Let’s use this better model to make predictions about each state, and see how accurate these are. In states that are less accurate, other variables (that we have not included in the model) may be important, and could be causing the variance between our predictions and the actual percent_total_pop_vaxxed.

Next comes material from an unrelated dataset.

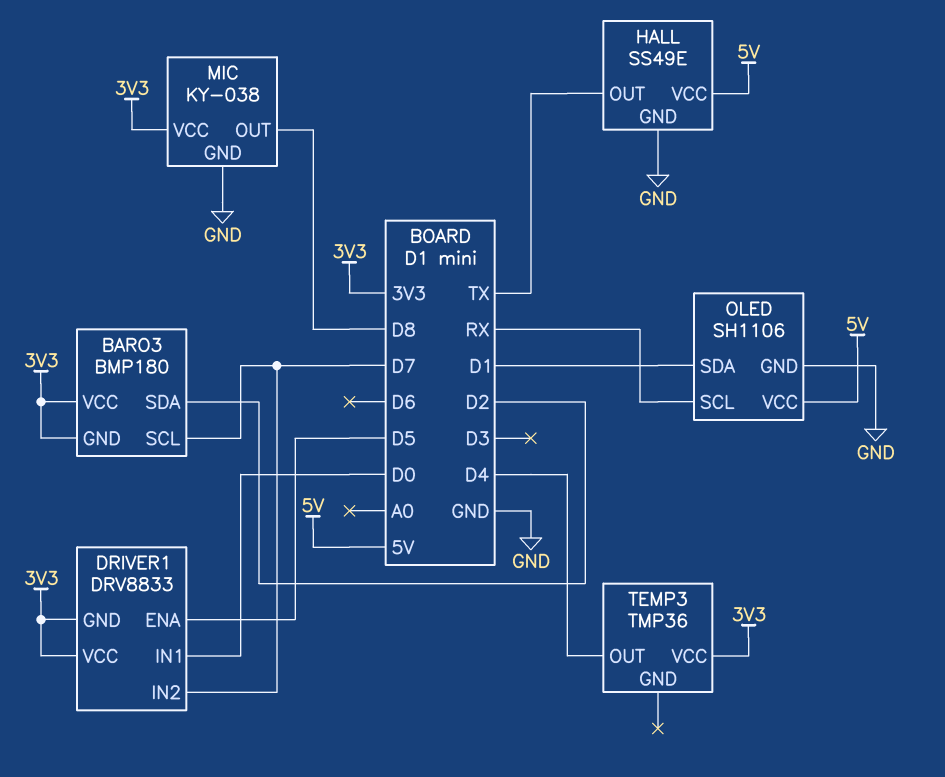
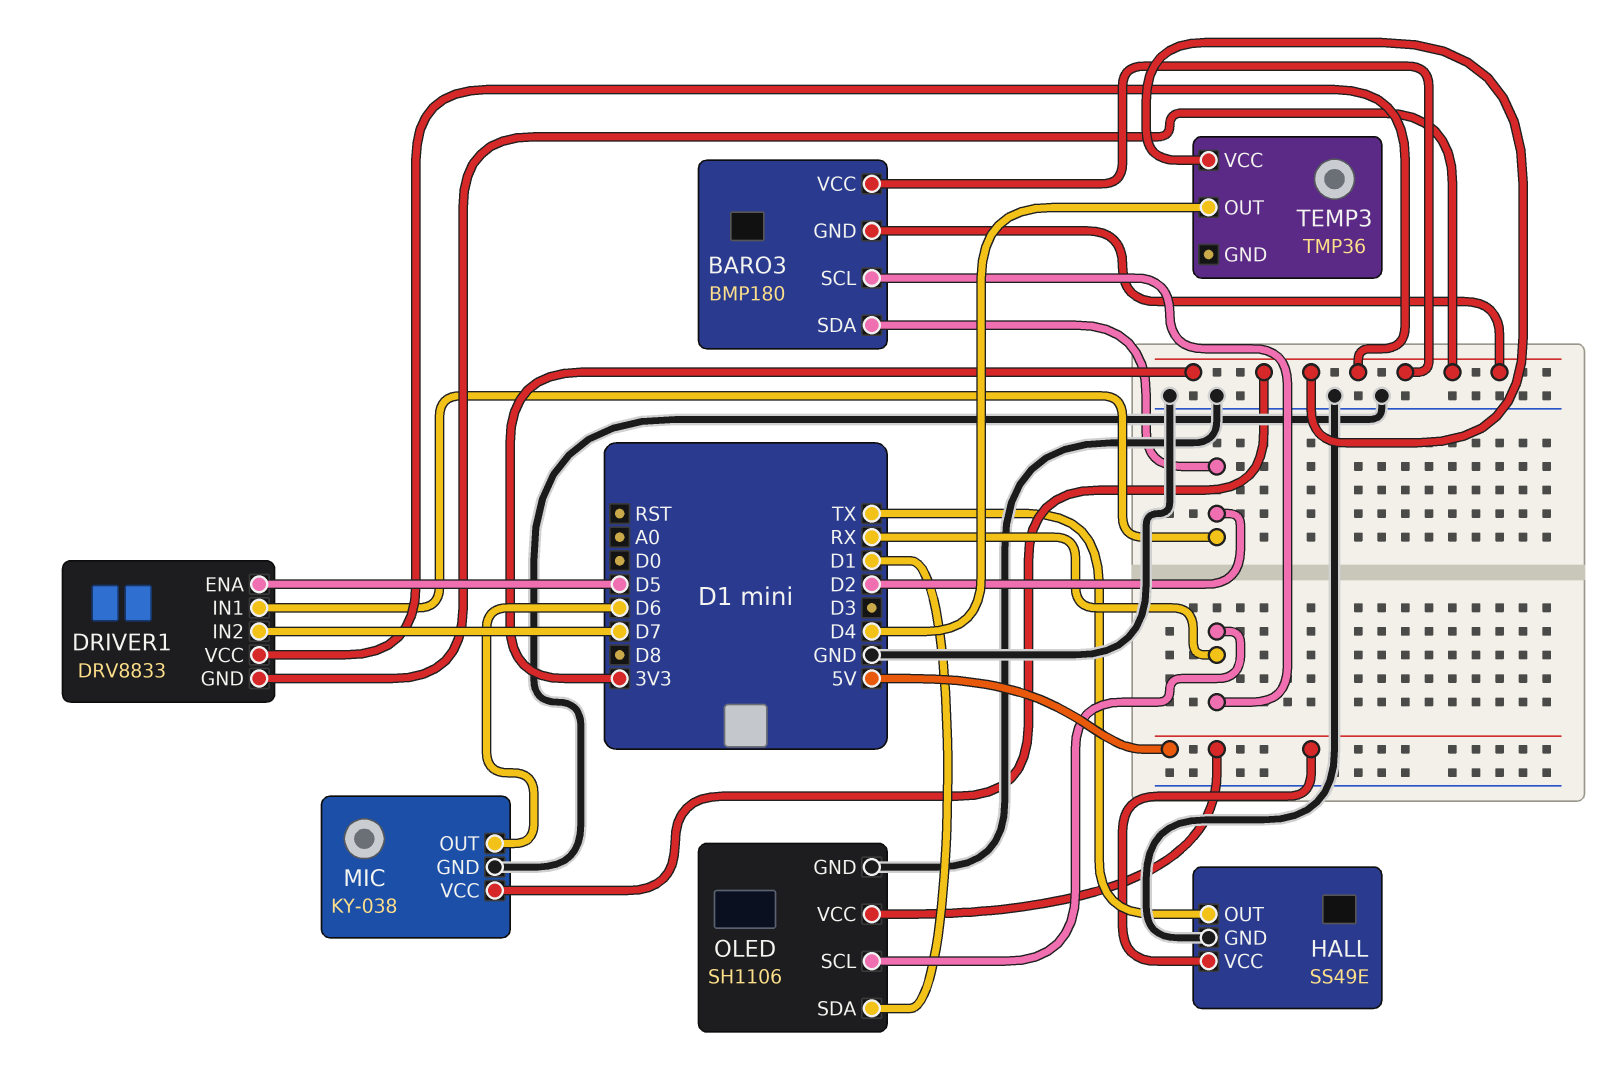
BARO3 pin SCL: D7 -> RX
DRIVER1 pin IN1: D0 -> D2
MIC pin OUT: D8 -> D6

predicted <- vax_demog %>%
lm(percent_total_pop_vaxxed ~ pct_aa + trump_percent, data = .) %>%
broom::augment() %>%
rename(predicted = .fitted)
predictions_by_state <- vax_demog %>%
select(state, trump_percent) %>%
right_join(predicted)
## Joining, by = "trump_percent"
predictions_by_state %>%
select(state, trump_percent, pct_aa, percent_total_pop_vaxxed, predicted) %>%
flextable::flextable()
state | trump_percent | pct_aa | percent_total_pop_vaxxed | predicted |
District of Columbia | 5.40 | 60.00 | 54.22960 | 52.41792 |
Mississippi | 57.60 | 36.33 | 29.31156 | 31.38639 |
Louisiana | 58.46 | 32.32 | 32.46006 | 31.96181 |
South Carolina | 55.11 | 29.48 | 36.08423 | 34.42167 |
Georgia | 49.24 | 28.61 | 34.05570 | 37.68615 |
Maryland | 32.15 | 27.72 | 46.98692 | 46.77199 |
Alabama | 62.03 | 25.93 | 29.61555 | 31.73854 |
North Carolina | 49.93 | 21.54 | 38.43342 | 39.12901 |
Virginia | 44.00 | 19.55 | 45.95004 | 42.70982 |
Delaware | 39.77 | 18.99 | 45.74028 | 45.04520 |
Tennessee | 60.66 | 16.34 | 34.15777 | 34.89105 |
New York | 37.75 | 15.74 | 46.31530 | 46.92003 |
Arkansas | 62.40 | 15.63 | 33.73774 | 34.16988 |
Illinois | 40.55 | 15.01 | 43.44102 | 45.65446 |
Florida | 51.22 | 14.47 | 42.06562 | 40.26083 |
Michigan | 47.84 | 14.10 | 41.59108 | 42.10720 |
New Jersey | 41.40 | 13.40 | 46.92433 | 45.62386 |
Texas | 52.06 | 11.44 | 37.92969 | 40.59705 |
Ohio | 53.27 | 11.35 | 41.02814 | 39.99272 |
Missouri | 56.80 | 11.12 | 37.27400 | 38.22140 |
Pennsylvania | 48.84 | 9.87 | 46.27757 | 42.66608 |
Connecticut | 39.19 | 8.98 | 53.76829 | 47.89514 |
Indiana | 57.02 | 8.30 | 36.27240 | 38.82554 |
Oklahoma | 65.37 | 7.49 | 37.05195 | 34.70331 |
Kentucky | 62.09 | 7.27 | 39.59623 | 36.45964 |
Nevada | 47.67 | 6.63 | 39.17783 | 44.09773 |
California | 34.32 | 6.55 | 46.26807 | 51.03853 |
Kansas | 56.21 | 5.60 | 38.79716 | 39.93304 |
Wisconsin | 48.82 | 5.60 | 45.57027 | 43.76390 |
Massachusetts | 32.14 | 5.31 | 53.96797 | 52.48440 |
Rhode Island | 38.61 | 4.32 | 50.78738 | 49.38258 |
Nebraska | 58.22 | 3.94 | 42.50621 | 39.31385 |
Colorado | 41.90 | 3.70 | 46.41418 | 47.83500 |
Alaska | 52.83 | 3.50 | 41.24348 | 42.21999 |
Minnesota | 45.28 | 3.41 | 45.82595 | 46.15671 |
Washington | 38.77 | 3.14 | 46.22629 | 49.60016 |
West Virginia | 68.62 | 3.10 | 35.62278 | 34.13658 |
Arizona | 49.06 | 3.01 | 40.47817 | 44.29909 |
Iowa | 53.09 | 2.04 | 43.66605 | 42.45704 |
New Mexico | 43.50 | 1.84 | 48.99970 | 47.47927 |
Hawaii | 34.27 | 1.73 | 51.72683 | 52.29197 |
Oregon | 40.37 | 1.55 | 44.64318 | 49.17567 |
New Hampshire | 45.36 | 0.73 | 46.10259 | 46.79777 |
Utah | 58.13 | 0.72 | 37.92714 | 40.18055 |
Wyoming | 69.94 | 0.63 | 33.93485 | 34.08136 |
South Dakota | 61.77 | 0.60 | 43.45425 | 38.32419 |
North Dakota | 65.11 | 0.57 | 39.60440 | 36.60043 |
Vermont | 30.67 | 0.49 | 55.72396 | 54.47395 |
Maine | 44.02 | 0.47 | 52.78062 | 47.55862 |
Idaho | 63.84 | 0.41 | 33.10704 | 37.29953 |
Montana | 56.92 | 0.26 | 39.30872 | 40.92494 |
Most of these predictions are pretty accurate, between 1-3% of the actual values. There may be a west coast vaccine fear factor, as several states are lower than predicted by these 2 variables, and the Dakotas are higher than predicted.